Wednesday, January 13, 2010

Bayonetta: It's just so awesome

Above: Fox News contributor Sarah Palin

As promised, my review of Bayonetta is up at I am fairly certain that you will not read another review of this game that includes the phrase "weird otaku crap" in the opening paragraph. Dismissive? Maybe. Hilarious? Absolutely.

But this game is an absolute blast to play -- at least, it's a blast when you're playing it and not watching cutscenes. It's funny how I can play a game like God of War and complain that I keep getting locked into rooms with endless waves of enemies, and then play Bayonetta and complain that it isn't constantly locking me into rooms with endless waves of enemies. Every time Bayonetta steps away from its combat, it suffers, if only a little bit. That's not a slam against the rest of the game. It's praise for how much fun it is to fight.

I've played and appreciated some Devil May Cry and Ninja Gaiden games before, but I think I'd take Bayonetta over either of them. It does some of the smaller things better than those games did. For one thing, the game camera is really good. At first, I wished there were some kind of lock-on mechanism, but then I realized what a fine job the camera was doing of keeping things in focus. It keeps the character well in frame, and rotates smoothly to keep the action centered.

The camera also helps by swinging to show where the next threat is coming from. On normal difficulty, foes don't swarm you, but neither do they all hang back waiting for you to finish comboing one of their allies. The camera is smart enough to give you a hint about where you should be looking next. That, combined with the other visual and audio clues about who will strike next, means you don't have to stop and re-calibrate in the middle of a fight.

I remember Ninja Gaiden II, especially, had such a bad camera that it never seemed to show you what you needed to see. Only once in Bayonetta did that seem like a problem, against an enormous boss relatively early on. It's so big that you can't actually see when it's about to strike, so beating it takes guesswork. But that's the exception.

And I appreciated that Bayonetta was not painfully, absurdly difficult. I died a lot, but the checkpoints were so forgiving that it wasn't frustrating. Usually it puts you right back where you were, even letting you restart midway through a boss fight. I loved Devil May Cry 3, but I never could finish it, because even getting through one level of that game was so draining. With Bayonetta, the difficulty was just right, and I spent my time being exhilarated by the moves I was performing instead of stubbornly trying to advance to the next checkpoint.

All in all, I'm a little surprised by the reception the game has gotten -- its 90 Metacritic score includes a 10 from Edge, of all places -- but then again I can't remember the last game of this genre that was better. It certainly wasn't Devil May Cry 4.


Unknown said...

but then again I can't remember the last game of this genre that was better. It certainly wasn't Devil May Cry 4.
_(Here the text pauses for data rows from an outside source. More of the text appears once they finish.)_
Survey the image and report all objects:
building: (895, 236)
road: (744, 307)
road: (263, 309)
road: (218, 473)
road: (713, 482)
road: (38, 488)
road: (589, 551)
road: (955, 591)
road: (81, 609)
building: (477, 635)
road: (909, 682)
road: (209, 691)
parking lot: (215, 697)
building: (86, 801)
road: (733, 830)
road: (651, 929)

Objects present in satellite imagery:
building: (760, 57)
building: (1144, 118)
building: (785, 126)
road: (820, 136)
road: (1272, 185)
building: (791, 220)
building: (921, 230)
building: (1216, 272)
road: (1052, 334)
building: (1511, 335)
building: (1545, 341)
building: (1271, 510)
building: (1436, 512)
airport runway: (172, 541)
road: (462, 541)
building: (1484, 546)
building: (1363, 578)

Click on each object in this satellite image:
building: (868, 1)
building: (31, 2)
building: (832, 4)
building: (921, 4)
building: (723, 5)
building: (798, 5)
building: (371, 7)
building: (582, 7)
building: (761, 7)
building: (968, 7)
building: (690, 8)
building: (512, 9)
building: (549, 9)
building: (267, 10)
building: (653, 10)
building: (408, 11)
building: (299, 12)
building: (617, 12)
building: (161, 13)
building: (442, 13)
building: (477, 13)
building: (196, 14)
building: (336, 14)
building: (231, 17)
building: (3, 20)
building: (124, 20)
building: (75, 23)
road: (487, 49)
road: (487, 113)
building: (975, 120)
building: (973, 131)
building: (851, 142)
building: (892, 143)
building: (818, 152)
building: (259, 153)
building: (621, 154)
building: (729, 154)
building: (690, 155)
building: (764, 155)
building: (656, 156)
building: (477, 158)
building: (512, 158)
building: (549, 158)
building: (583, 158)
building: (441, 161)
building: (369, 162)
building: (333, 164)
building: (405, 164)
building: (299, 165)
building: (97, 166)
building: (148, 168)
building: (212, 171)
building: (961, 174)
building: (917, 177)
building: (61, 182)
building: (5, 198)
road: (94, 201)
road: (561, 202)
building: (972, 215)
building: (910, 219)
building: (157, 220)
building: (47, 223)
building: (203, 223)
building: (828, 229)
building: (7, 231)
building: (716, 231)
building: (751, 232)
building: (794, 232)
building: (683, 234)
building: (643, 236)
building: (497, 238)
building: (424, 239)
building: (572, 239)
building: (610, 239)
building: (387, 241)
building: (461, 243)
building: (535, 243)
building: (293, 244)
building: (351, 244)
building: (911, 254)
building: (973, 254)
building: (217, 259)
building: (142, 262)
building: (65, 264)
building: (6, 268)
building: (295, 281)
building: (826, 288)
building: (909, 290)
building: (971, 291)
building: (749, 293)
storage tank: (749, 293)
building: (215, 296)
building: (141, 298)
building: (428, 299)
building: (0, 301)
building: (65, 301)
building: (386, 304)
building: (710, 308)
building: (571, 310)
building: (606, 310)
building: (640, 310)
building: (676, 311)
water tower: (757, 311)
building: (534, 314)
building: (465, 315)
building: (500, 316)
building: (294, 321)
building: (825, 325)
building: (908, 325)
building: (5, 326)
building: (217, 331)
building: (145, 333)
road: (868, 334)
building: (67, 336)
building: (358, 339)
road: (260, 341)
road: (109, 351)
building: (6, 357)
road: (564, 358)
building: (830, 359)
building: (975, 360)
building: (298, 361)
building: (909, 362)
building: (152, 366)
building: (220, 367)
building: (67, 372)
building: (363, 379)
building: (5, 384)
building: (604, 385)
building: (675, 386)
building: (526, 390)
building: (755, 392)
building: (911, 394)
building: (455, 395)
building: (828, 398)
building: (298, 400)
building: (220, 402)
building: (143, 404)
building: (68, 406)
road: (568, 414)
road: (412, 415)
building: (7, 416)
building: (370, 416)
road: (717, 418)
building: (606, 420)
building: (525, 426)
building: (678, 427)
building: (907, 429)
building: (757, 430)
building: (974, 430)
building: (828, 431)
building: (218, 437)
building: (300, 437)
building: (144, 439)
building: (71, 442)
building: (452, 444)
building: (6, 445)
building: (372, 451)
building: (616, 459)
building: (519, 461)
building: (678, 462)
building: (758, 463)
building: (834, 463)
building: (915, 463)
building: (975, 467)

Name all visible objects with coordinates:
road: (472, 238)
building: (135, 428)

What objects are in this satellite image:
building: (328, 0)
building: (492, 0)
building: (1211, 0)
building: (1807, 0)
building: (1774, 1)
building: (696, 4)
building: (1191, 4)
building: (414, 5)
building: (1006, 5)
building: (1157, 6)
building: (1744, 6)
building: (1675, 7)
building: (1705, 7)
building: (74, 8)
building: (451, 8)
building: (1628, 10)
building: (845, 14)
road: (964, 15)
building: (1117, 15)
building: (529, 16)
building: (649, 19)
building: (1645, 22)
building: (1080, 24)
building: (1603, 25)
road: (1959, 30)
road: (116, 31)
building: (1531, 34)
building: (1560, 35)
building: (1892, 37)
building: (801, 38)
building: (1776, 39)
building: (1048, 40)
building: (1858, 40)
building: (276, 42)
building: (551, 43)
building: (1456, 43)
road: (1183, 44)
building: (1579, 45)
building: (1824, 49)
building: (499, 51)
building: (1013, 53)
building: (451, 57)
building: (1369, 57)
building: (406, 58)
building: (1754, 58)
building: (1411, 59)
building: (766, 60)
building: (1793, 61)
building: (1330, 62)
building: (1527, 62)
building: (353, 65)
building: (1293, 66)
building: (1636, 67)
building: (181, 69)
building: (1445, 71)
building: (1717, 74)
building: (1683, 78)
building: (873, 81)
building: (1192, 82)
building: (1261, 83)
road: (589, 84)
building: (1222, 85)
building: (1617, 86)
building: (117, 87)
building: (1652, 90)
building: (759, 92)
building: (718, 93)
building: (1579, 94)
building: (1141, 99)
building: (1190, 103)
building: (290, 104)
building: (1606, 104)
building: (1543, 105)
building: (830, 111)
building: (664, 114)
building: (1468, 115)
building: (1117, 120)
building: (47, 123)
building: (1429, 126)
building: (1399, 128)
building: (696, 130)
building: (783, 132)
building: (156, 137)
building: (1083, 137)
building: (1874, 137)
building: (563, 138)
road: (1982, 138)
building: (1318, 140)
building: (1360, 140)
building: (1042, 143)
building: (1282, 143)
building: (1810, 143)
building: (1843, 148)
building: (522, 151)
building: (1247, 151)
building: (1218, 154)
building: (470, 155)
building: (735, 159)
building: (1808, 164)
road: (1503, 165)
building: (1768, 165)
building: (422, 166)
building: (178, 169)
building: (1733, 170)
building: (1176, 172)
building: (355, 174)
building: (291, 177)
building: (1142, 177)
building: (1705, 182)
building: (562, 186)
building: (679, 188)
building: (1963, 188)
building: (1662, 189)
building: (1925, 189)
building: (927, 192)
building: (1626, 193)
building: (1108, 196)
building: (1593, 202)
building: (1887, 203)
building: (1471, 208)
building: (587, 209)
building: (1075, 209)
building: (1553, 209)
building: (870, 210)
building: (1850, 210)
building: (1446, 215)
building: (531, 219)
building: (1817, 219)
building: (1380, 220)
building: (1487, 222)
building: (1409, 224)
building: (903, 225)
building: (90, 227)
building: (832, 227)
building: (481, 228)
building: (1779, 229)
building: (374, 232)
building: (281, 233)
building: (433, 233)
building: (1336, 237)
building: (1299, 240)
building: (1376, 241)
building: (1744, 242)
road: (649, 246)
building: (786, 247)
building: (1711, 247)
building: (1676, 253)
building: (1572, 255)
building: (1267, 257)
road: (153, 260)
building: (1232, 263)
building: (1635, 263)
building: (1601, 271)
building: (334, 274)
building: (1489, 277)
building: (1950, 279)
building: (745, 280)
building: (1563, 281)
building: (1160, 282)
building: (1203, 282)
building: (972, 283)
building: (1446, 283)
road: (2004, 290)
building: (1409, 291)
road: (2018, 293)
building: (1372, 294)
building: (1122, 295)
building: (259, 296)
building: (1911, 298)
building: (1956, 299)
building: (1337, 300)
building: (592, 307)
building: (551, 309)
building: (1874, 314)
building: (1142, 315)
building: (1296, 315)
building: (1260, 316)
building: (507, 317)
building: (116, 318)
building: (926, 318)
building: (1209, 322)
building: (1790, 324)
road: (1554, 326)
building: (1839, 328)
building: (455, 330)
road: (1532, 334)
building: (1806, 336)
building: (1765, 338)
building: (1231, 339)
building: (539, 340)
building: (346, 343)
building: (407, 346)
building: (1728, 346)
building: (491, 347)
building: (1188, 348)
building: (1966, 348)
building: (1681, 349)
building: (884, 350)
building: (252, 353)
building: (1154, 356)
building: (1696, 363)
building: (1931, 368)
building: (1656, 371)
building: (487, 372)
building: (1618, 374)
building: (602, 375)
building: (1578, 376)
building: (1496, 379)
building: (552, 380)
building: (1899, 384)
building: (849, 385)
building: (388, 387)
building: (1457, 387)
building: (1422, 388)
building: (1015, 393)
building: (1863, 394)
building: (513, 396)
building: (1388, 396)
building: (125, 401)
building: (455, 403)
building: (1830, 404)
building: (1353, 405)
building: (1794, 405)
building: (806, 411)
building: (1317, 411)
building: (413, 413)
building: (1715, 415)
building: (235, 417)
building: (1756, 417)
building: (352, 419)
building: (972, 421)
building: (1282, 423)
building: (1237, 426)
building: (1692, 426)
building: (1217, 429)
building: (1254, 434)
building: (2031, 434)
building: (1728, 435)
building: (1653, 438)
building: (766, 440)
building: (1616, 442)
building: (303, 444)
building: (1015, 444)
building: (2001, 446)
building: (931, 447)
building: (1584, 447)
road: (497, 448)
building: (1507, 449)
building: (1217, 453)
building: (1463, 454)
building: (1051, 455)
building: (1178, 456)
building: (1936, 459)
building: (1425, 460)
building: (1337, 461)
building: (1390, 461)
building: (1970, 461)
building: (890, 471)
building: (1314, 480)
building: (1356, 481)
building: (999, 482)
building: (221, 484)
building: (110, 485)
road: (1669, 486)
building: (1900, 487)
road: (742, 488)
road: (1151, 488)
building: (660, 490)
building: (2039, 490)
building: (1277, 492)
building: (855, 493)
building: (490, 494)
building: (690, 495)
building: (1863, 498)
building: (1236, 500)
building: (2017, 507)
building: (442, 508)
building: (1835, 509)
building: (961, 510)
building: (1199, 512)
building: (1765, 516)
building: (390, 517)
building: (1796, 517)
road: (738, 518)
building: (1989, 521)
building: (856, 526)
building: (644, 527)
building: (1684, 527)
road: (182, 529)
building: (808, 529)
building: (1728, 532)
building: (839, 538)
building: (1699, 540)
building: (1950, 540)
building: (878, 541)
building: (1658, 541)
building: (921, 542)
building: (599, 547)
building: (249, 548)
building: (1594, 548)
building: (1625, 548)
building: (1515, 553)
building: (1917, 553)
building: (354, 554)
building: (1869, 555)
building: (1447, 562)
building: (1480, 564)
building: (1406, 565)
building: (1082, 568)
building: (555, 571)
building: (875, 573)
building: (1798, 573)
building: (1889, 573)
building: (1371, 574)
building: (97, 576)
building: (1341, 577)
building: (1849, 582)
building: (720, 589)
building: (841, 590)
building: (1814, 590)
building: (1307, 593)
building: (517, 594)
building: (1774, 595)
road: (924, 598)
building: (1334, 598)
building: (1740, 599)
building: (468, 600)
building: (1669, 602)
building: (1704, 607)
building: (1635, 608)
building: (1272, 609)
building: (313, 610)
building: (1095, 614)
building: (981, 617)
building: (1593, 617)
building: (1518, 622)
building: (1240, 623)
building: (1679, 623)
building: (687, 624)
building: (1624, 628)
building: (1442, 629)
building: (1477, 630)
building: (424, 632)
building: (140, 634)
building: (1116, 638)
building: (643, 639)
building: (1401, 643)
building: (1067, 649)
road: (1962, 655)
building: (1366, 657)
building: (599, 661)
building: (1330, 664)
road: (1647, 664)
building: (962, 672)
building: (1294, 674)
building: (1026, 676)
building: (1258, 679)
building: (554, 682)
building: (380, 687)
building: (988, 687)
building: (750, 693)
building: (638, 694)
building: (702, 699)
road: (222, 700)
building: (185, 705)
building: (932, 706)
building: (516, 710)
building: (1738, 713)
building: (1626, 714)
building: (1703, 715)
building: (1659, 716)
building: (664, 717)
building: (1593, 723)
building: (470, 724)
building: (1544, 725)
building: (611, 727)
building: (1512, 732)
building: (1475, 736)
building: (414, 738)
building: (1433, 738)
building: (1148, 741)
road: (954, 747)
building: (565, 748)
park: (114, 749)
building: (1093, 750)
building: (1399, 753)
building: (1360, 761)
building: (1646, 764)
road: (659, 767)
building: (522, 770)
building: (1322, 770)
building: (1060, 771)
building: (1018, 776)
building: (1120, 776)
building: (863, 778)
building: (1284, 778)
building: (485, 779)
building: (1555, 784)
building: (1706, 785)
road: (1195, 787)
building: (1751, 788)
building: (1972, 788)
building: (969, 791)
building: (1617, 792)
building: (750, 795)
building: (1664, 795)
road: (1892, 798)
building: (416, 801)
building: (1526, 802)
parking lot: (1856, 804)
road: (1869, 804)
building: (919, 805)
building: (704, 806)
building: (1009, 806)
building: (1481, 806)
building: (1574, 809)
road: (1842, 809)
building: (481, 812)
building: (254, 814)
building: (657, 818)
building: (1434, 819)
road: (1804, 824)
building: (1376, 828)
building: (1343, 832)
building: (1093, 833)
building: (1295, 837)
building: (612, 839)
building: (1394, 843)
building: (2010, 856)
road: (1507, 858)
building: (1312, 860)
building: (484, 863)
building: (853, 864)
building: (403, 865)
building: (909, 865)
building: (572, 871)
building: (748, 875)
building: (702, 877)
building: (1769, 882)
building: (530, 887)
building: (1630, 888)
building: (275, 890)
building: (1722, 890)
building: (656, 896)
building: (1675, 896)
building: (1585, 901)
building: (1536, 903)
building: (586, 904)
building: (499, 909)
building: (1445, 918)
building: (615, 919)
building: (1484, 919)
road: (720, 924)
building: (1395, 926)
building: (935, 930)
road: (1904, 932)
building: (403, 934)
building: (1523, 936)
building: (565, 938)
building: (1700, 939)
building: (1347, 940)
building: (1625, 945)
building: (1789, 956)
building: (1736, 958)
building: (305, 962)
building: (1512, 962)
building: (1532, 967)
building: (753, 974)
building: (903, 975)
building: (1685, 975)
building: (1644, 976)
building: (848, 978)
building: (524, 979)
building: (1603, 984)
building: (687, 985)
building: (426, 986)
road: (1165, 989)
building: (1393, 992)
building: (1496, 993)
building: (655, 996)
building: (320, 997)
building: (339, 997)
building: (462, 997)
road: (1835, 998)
The best I can come up with is Godhand, but that's stretching the definition of "genre."

I hope this game finds the commercial success it deserves. This is basically the best action game I've played since, um, ever. The aesthetic of the game might not be your cup of tea, but at least it's not Dante's Inferno. My enmity towards that game comes solely from the previews and screenshots, but it's a powerful enmity, and if that grotesque slab of cynicism outsells Bayonetta, the world will have officially gone bananacakes.

Mr Durand Pierre said...

I like Bayonetta a lot, though I'm not sold on it being better than DMC4.

I'd definitely say my initial playthrough of Bayonetta (on normal) was more fun than my initial playthrough of DMC4. My worry lies in the fact that on Bayonetta's harder difficulties, certain enemies are immune to witch time (and on the hardest difficulty it's completely disabled). This seems like a terrible design choice, as it doesn't just make the game harder, but less fun by eliminating the game's core mechanic.

By extension, DMC4 had a lot of problems the first time through: recycled environments and enemies, unclear level design, tedious fetch quests, unbalanced difficulty, etc... Oddly enough, all of these nitpicks went away on the harder difficulties. You still had to fight all the same enemies and bosses as Dante, but realized that you had to employ vastly different strategies- something that made me appreciate the boss design all the more. The obscure puzzles were no longer an issue as after the first time, I knew where to go. And the move set got more complicated, so playing as Dante was a far more interesting challenge than the button-mash-fest it was on normal.

I'm only midway through Bayonetta on hard and still liking it a lot. I'm just not sure the game's legs are as long as its heroine's.